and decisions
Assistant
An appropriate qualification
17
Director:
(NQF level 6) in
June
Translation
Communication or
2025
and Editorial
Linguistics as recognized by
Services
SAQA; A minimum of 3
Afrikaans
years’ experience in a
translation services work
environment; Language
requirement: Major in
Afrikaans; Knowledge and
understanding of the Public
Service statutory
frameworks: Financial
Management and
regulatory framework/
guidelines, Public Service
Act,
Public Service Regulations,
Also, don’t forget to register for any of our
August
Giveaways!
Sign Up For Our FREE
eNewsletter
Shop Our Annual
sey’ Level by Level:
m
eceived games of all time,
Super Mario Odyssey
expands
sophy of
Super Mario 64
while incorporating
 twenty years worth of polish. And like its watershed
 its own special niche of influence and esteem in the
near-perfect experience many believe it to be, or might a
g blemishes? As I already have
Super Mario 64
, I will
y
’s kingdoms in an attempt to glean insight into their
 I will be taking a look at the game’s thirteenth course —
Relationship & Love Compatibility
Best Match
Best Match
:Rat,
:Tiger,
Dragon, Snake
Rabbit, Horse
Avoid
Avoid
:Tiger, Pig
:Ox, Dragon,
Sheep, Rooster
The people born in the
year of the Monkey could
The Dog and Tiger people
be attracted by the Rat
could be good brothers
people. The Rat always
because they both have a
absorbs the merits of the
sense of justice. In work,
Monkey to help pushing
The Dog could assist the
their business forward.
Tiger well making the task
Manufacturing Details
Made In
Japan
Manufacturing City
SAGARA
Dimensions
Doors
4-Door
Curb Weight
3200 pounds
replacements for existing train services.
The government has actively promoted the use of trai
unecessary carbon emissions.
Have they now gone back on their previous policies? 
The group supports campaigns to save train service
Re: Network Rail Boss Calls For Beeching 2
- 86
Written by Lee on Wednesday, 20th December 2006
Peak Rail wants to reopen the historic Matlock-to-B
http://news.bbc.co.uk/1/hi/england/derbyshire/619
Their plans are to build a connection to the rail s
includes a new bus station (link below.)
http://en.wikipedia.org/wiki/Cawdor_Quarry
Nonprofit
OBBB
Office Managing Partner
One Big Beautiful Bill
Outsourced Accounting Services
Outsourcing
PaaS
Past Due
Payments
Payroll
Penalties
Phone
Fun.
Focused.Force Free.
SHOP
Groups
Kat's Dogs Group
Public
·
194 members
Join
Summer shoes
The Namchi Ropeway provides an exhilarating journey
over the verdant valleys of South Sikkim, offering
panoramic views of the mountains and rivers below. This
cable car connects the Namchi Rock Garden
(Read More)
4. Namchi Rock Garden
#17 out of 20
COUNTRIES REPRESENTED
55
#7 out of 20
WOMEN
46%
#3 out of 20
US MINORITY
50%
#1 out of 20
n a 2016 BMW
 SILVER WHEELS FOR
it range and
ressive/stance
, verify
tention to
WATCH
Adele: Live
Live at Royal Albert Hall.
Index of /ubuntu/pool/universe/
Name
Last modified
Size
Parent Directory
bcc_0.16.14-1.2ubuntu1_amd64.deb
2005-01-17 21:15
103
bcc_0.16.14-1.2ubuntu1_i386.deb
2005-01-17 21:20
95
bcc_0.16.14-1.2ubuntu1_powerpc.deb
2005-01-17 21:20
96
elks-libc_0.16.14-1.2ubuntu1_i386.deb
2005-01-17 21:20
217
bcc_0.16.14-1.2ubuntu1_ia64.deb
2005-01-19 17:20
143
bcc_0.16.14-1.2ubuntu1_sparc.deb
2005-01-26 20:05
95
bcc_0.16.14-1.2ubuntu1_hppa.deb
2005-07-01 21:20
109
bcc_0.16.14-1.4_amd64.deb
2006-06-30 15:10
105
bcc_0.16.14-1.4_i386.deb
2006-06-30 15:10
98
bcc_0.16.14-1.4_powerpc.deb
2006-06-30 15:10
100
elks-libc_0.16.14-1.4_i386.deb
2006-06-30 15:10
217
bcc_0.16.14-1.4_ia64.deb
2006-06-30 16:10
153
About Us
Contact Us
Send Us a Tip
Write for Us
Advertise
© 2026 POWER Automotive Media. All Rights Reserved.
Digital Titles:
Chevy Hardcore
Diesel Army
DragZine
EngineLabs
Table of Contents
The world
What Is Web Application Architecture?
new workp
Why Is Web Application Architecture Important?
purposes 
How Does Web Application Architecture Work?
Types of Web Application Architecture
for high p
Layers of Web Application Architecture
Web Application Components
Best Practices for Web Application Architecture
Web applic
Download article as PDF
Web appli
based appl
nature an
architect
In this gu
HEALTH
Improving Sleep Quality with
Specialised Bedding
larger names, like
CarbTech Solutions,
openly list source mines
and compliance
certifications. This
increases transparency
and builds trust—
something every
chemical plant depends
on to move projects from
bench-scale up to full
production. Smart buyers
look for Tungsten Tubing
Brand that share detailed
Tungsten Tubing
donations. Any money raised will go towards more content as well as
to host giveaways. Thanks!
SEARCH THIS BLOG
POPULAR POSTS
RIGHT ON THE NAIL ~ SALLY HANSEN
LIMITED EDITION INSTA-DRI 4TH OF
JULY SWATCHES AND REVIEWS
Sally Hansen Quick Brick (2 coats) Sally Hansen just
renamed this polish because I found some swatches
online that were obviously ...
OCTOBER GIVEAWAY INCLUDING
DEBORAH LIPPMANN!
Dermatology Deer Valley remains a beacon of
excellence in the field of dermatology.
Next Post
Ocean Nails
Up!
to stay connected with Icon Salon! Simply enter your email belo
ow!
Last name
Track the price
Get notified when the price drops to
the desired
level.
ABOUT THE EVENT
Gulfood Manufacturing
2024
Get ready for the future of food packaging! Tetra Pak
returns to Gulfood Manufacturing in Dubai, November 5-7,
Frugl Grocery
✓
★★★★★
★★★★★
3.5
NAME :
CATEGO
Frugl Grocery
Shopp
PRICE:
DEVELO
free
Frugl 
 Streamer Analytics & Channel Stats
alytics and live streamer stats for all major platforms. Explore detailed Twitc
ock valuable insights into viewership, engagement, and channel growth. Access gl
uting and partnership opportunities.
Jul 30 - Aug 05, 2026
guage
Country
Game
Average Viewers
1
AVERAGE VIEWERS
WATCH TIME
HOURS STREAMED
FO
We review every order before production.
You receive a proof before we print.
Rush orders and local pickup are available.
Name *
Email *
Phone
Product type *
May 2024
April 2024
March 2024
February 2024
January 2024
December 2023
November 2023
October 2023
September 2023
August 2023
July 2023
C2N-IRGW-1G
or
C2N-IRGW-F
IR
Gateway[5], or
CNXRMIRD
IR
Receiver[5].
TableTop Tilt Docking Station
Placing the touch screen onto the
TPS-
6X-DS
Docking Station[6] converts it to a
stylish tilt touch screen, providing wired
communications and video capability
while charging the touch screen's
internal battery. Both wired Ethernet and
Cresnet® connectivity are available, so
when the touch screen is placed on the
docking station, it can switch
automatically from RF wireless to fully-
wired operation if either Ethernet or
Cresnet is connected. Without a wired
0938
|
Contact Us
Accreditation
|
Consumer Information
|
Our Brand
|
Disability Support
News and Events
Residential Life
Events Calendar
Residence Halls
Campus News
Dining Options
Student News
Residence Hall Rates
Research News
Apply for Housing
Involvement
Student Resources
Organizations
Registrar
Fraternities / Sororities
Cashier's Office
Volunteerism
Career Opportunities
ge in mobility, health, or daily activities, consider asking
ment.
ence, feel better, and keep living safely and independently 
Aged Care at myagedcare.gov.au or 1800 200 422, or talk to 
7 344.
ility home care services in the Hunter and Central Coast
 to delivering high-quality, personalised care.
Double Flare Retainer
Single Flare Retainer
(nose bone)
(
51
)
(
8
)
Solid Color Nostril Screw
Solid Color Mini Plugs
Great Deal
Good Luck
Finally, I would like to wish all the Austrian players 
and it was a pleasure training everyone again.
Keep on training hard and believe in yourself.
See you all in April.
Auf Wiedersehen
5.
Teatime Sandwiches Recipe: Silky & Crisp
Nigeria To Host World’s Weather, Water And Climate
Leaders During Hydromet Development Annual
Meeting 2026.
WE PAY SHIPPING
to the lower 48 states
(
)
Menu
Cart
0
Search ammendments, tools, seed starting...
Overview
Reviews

------------

Write out the records word for word, from the very first line through the line that contains "Sign Up For Our FREE".

and decisions
Assistant
An appropriate qualification
17
Director:
(NQF level 6) in
June
Translation
Communication or
2025
and Editorial
Linguistics as recognized by
Services
SAQA; A minimum of 3
Afrikaans
years’ experience in a
translation services work
environment; Language
requirement: Major in
Afrikaans; Knowledge and
understanding of the Public
Service statutory
frameworks: Financial
Management and
regulatory framework/
guidelines, Public Service
Act,
Public Service Regulations,
Also, don’t forget to register for any of our
August
Giveaways!
Sign Up For Our FREE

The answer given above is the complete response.